[Named joint coordinates]
>>>

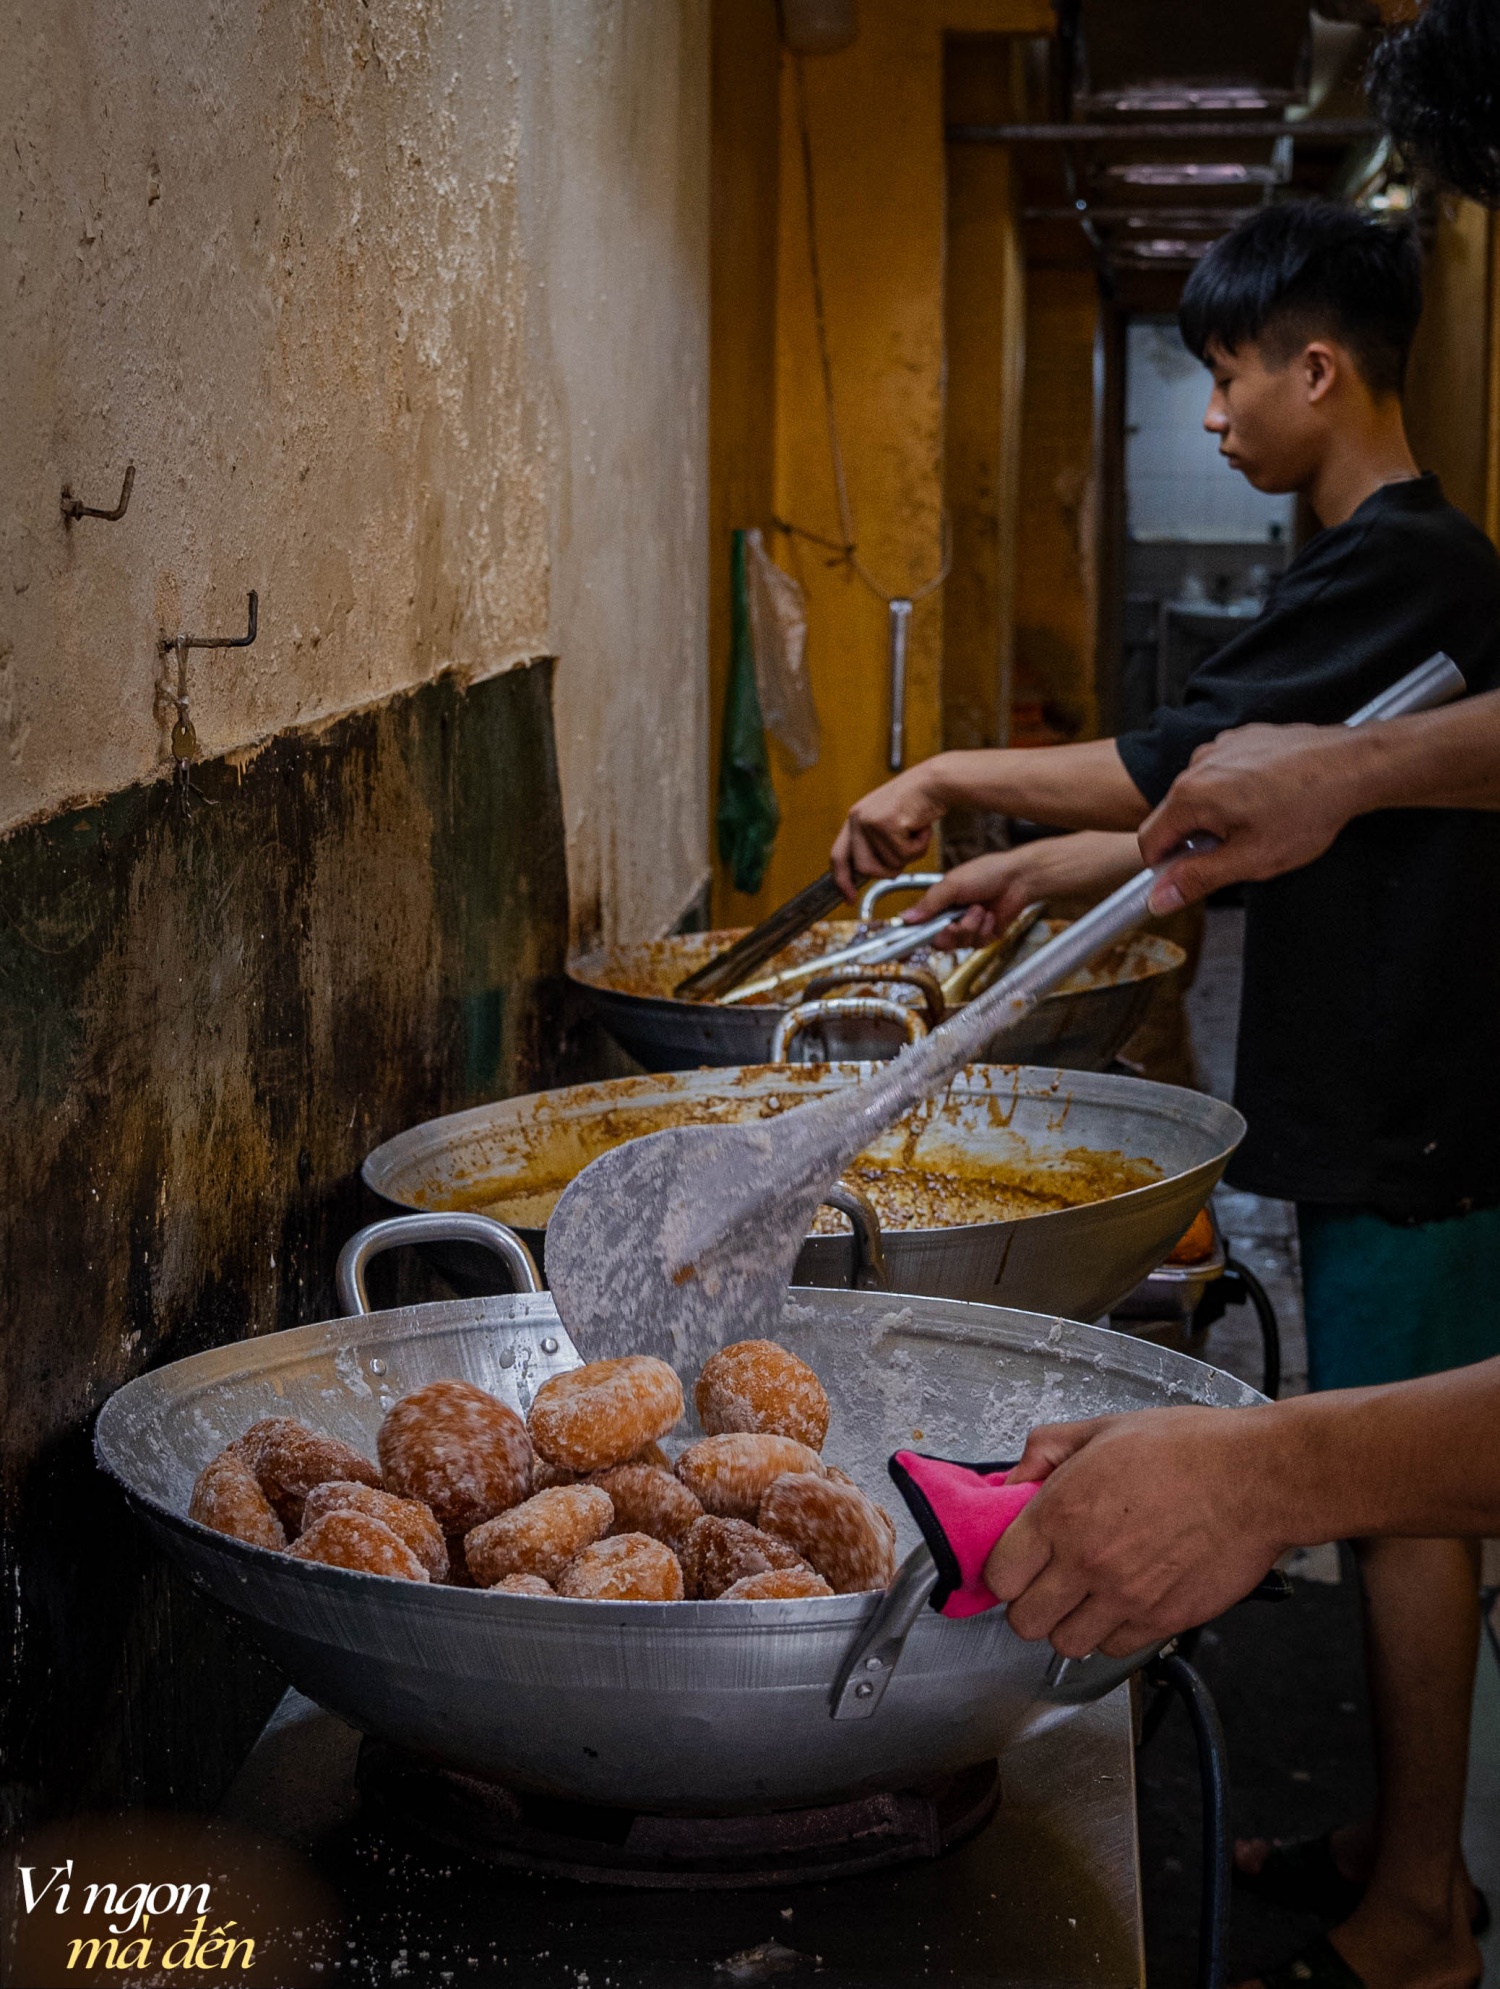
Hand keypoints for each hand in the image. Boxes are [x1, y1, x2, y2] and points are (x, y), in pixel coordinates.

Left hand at [831, 764, 947, 898]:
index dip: (842, 881)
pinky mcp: (886, 823)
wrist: (935, 782)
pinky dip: (919, 846)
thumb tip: (869, 873)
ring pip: (889, 864)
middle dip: (888, 870)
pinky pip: (904, 854)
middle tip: (906, 853)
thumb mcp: (888, 822)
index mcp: (855, 820)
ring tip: (916, 833)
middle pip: (865, 869)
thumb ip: (874, 844)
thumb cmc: (917, 804)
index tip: (849, 899)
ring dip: (909, 855)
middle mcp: (857, 819)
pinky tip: (922, 827)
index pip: (838, 856)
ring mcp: (870, 821)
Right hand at [898, 832, 1143, 947]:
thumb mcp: (953, 884)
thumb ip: (930, 903)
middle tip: (956, 922)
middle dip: (950, 932)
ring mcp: (969, 927)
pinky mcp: (985, 935)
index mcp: (940, 902)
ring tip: (980, 910)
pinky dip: (984, 930)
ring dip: (970, 927)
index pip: (920, 925)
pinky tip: (991, 916)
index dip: (914, 936)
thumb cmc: (988, 872)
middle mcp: (952, 916)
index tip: (910, 942)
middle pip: (939, 941)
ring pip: (959, 944)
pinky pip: (977, 944)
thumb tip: (906, 917)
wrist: (1019, 879)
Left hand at [983, 1406, 1286, 1656]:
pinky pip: (1114, 1649)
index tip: (1016, 1562)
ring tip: (1085, 1597)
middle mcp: (1086, 1561)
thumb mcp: (1103, 1428)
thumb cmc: (1187, 1448)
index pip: (999, 1574)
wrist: (1254, 1478)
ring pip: (1065, 1644)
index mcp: (1062, 1512)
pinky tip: (1122, 1603)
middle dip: (1030, 1604)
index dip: (1004, 1570)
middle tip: (1047, 1583)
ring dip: (1069, 1624)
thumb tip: (1012, 1479)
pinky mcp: (1161, 1619)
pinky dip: (1112, 1633)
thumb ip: (1046, 1450)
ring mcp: (1125, 1596)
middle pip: (1024, 1621)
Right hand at [1140, 724, 1362, 912]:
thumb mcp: (1250, 859)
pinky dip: (1236, 790)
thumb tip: (1159, 899)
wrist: (1352, 765)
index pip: (1150, 841)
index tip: (1190, 877)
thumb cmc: (1307, 811)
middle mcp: (1198, 764)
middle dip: (1197, 840)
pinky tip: (1271, 799)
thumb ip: (1198, 879)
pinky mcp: (1242, 738)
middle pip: (1174, 816)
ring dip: (1218, 815)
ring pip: (1200, 794)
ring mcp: (1221, 746)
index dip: (1165, 867)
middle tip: (1240, 851)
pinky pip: (1223, 773)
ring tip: (1262, 822)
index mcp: (1191, 795)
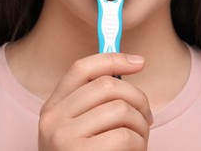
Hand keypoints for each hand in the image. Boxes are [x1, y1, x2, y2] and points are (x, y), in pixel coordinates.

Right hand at [38, 53, 152, 150]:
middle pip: (108, 86)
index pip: (82, 68)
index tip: (139, 62)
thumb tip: (132, 63)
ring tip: (139, 139)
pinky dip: (140, 144)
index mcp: (53, 106)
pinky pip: (125, 136)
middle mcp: (53, 118)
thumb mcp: (81, 128)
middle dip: (138, 98)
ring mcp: (64, 137)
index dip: (113, 59)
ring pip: (122, 109)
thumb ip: (97, 101)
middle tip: (146, 116)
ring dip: (142, 125)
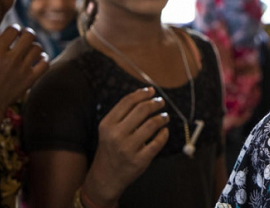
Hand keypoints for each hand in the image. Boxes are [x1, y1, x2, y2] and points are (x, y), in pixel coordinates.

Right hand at [0, 26, 47, 113]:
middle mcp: (11, 59)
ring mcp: (22, 69)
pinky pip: (45, 63)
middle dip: (27, 33)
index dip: (13, 28)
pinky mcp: (30, 80)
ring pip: (38, 48)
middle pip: (29, 35)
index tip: (12, 32)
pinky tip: (38, 58)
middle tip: (23, 36)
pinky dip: (44, 58)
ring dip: (34, 46)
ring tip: (29, 48)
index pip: (12, 30)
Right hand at [83, 87, 169, 206]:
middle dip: (155, 103)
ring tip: (164, 116)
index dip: (142, 93)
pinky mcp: (140, 160)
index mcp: (107, 125)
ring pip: (152, 124)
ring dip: (162, 117)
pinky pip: (158, 142)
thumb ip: (123, 112)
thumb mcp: (108, 130)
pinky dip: (164, 134)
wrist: (105, 178)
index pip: (128, 102)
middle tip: (161, 102)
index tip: (152, 91)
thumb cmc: (110, 148)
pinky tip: (164, 131)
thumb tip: (146, 92)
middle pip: (142, 110)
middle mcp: (116, 135)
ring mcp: (128, 148)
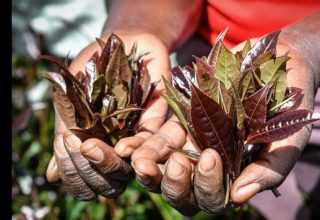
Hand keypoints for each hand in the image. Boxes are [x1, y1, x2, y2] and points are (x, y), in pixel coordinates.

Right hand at [46, 31, 170, 199]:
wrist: (120, 42)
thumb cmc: (91, 69)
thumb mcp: (70, 97)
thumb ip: (65, 136)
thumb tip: (52, 176)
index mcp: (94, 148)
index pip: (86, 179)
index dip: (74, 174)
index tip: (64, 148)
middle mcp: (117, 149)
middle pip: (109, 181)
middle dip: (91, 170)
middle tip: (80, 146)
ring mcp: (137, 138)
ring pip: (129, 168)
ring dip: (110, 163)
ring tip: (92, 148)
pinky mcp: (158, 123)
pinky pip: (152, 143)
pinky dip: (138, 148)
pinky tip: (123, 147)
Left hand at [129, 39, 315, 214]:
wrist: (279, 63)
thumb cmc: (292, 104)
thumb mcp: (290, 137)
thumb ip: (270, 169)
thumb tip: (239, 198)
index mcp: (236, 177)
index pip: (214, 198)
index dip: (207, 187)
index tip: (211, 157)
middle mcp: (211, 166)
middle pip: (182, 193)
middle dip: (174, 185)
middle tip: (175, 164)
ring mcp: (194, 144)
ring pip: (163, 170)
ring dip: (150, 171)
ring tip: (139, 161)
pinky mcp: (181, 121)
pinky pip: (156, 139)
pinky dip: (143, 145)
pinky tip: (126, 147)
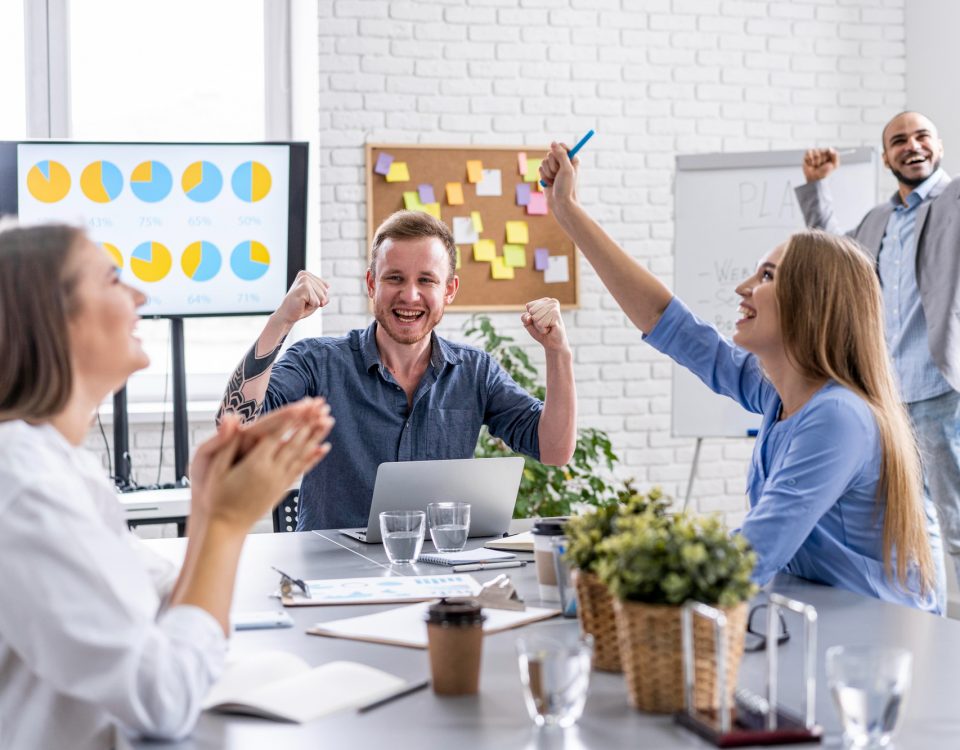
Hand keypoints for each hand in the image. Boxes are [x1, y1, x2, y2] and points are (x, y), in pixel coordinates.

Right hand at [191, 400, 333, 531]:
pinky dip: (313, 457)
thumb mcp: (216, 467)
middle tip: (322, 408)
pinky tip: (323, 448)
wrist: (227, 525)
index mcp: (255, 463)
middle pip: (295, 442)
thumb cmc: (218, 497)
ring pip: (302, 454)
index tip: (303, 405)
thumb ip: (226, 442)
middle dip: (309, 423)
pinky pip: (302, 469)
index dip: (291, 419)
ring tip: (329, 422)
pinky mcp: (282, 488)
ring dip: (316, 436)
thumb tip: (230, 419)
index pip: (277, 435)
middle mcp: (271, 471)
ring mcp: (279, 480)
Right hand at [273, 270, 329, 326]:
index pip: (326, 286)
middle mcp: (305, 275)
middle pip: (325, 291)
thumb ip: (324, 297)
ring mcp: (303, 280)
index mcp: (307, 275)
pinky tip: (301, 304)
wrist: (286, 315)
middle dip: (317, 300)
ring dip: (314, 304)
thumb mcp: (316, 300)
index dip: (319, 297)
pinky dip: (311, 306)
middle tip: (304, 301)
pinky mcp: (303, 288)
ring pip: (322, 296)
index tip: (307, 298)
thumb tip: (325, 299)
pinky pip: (316, 301)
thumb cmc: (301, 307)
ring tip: (303, 303)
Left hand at [522, 297, 569, 351]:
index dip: (531, 317)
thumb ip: (524, 317)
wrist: (553, 344)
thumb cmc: (541, 332)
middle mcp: (551, 302)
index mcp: (545, 300)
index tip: (540, 321)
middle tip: (545, 325)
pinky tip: (550, 329)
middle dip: (535, 322)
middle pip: (532, 311)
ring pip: (536, 317)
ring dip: (539, 326)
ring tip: (548, 327)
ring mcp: (554, 308)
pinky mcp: (556, 315)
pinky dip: (543, 329)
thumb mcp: (528, 323)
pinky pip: (541, 324)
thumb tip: (529, 317)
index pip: (529, 306)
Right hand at [539, 142, 579, 218]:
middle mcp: (563, 163)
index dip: (559, 150)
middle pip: (551, 153)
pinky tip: (549, 184)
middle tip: (557, 173)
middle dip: (552, 164)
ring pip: (544, 161)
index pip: (563, 146)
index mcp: (572, 160)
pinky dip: (543, 177)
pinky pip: (540, 169)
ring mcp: (554, 169)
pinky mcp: (547, 175)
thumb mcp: (566, 169)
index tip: (559, 156)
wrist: (561, 204)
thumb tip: (553, 142)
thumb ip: (561, 154)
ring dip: (547, 172)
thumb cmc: (567, 187)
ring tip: (554, 180)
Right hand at [802, 148, 838, 181]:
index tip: (827, 162)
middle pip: (822, 151)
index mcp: (829, 153)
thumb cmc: (825, 172)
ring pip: (815, 151)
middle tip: (821, 165)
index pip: (828, 149)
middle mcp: (821, 151)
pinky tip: (810, 163)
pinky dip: (810, 159)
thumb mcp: (834, 165)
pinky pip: (808, 152)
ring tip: (815, 165)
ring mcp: (814, 153)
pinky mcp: (807, 155)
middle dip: (821, 160)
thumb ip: (835, 155)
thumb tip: (829, 148)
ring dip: (815, 161)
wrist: (815, 178)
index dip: (827, 157)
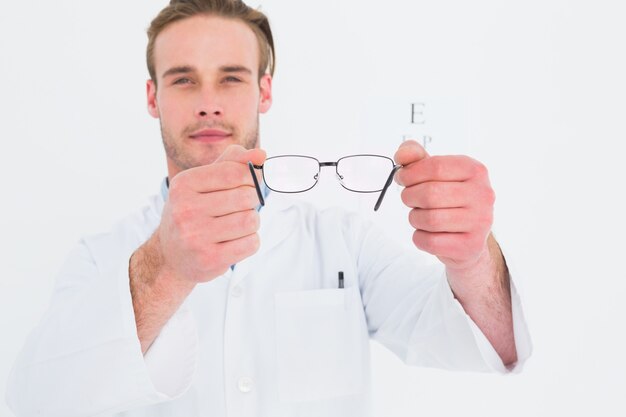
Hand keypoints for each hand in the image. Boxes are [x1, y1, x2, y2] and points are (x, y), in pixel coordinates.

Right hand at [157, 145, 265, 283]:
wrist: (170, 256)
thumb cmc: (192, 213)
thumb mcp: (202, 183)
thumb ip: (231, 164)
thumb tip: (261, 155)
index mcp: (183, 184)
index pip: (233, 172)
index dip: (252, 177)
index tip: (252, 183)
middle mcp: (185, 210)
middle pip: (246, 197)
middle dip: (252, 201)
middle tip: (242, 207)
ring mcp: (196, 237)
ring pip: (251, 221)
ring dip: (252, 222)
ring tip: (236, 225)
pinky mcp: (210, 259)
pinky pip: (251, 243)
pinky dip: (250, 241)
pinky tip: (235, 242)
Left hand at [394, 140, 495, 270]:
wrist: (468, 237)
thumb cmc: (448, 200)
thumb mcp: (435, 174)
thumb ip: (416, 158)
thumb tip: (402, 154)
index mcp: (475, 170)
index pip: (435, 166)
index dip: (411, 173)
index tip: (402, 178)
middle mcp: (483, 194)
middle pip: (430, 194)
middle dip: (409, 196)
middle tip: (409, 199)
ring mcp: (480, 221)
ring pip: (430, 219)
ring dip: (414, 218)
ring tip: (419, 216)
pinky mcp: (471, 245)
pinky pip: (431, 242)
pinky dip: (419, 238)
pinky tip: (426, 233)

<<<

Set down, from the entries above, exactly the lines from the one with "ring mcp: (303, 280)" up to and including the one with "middle pip: (532, 311)", and no other lines.

ring mcp: (303, 280)
index mcp: (307, 275)
pinky tip: (301, 304)
wrist: (286, 315)
middle dip: (317, 300)
ring dip: (314, 304)
thumb mcp: (316, 300)
index dip: (319, 297)
pinky dip: (311, 306)
middle tip: (304, 301)
pinky mcp: (303, 288)
ring pip: (322, 296)
index tip: (307, 298)
thumb tip: (325, 299)
pinky pip: (316, 301)
thumb cmc: (301, 307)
ring tip: (303, 303)
Left hand at [522, 297, 569, 351]:
index dip: (531, 317)
thumb ip: (524, 317)
wrist: (553, 344)
thumb cmc: (541, 332)
middle mcp: (551, 302)
index mcp: (545, 300)
index tip: (540, 321)
middle tip: (545, 325)
pinky tip: (550, 329)
middle dip: (535, 322)
middle pip: (532, 311)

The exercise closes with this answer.